Hong Kong Customs and Centre for Food Safety boost efforts to combat illegal food imports


15th April 2024 – (Hong Kong) Hong Kong Customs and the Centre for Food Safety (CFS) of the Food and Environmental Hygiene Department (FEHD) have reaffirmed their commitment to jointly combat the illegal import or smuggling of regulated food. The two departments will continue to work closely together on all fronts to ensure food safety.

Since the resumption of normal travel between Hong Kong and the Mainland in February 2023, Customs has detected approximately 400 cases of illegal imports of regulated food in the first quarter of this year. This accounts for about 40% of the total cases detected last year, indicating a recent upward trend in such cases. Of these cases, more than 80% were discovered among incoming passengers. However, no large-scale regulated food smuggling cases have been identified during this period.

The CFS highlighted the risks associated with illegally imported food, which may originate from unknown sources and lack regulatory oversight. Such food could have been exposed to unsafe temperatures and unhygienic conditions during smuggling or delivery, posing significant food safety hazards and endangering public health.
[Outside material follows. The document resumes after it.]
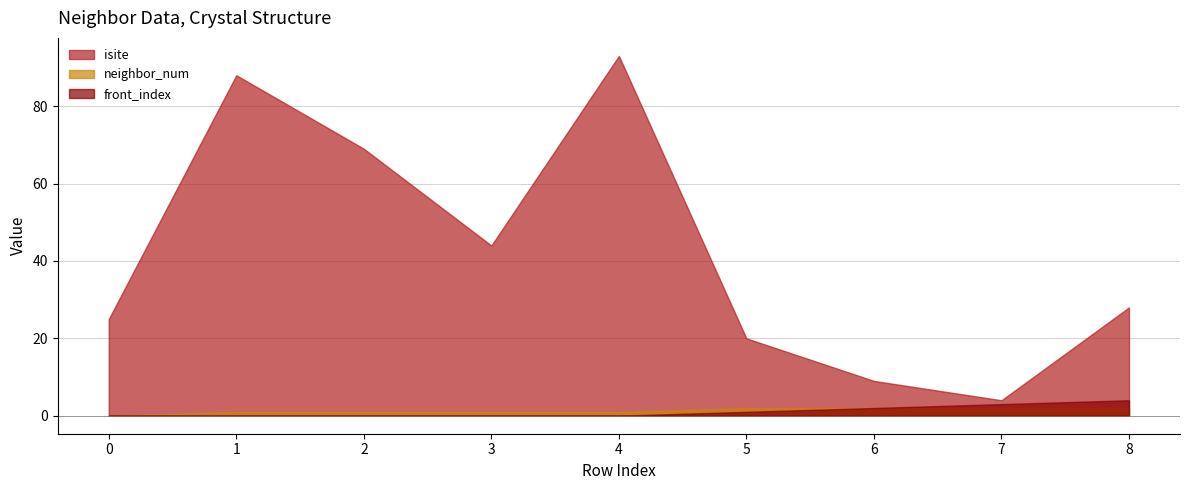

The neighbor_num series shows 2 at 7. True or false?

True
As the Labour Day Golden Week approaches, Customs and the CFS issued a reminder to the public not to engage in the illegal importation of regulated food from the Mainland or overseas for the sake of convenience. Doing so not only avoids criminal liability but also safeguards personal health.

Importing game, meat, poultry, or eggs without the required health certificate or written permission from the FEHD is an offence under the Imported Game, Meat, Poultry and Eggs Regulations (Cap. 132AK). Offenders can face a fine of HK$50,000 and imprisonment for six months. Moreover, under the Import and Export Ordinance, importing or exporting unmanifested cargo carries a maximum penalty of a HK$2 million fine and seven years’ imprisonment.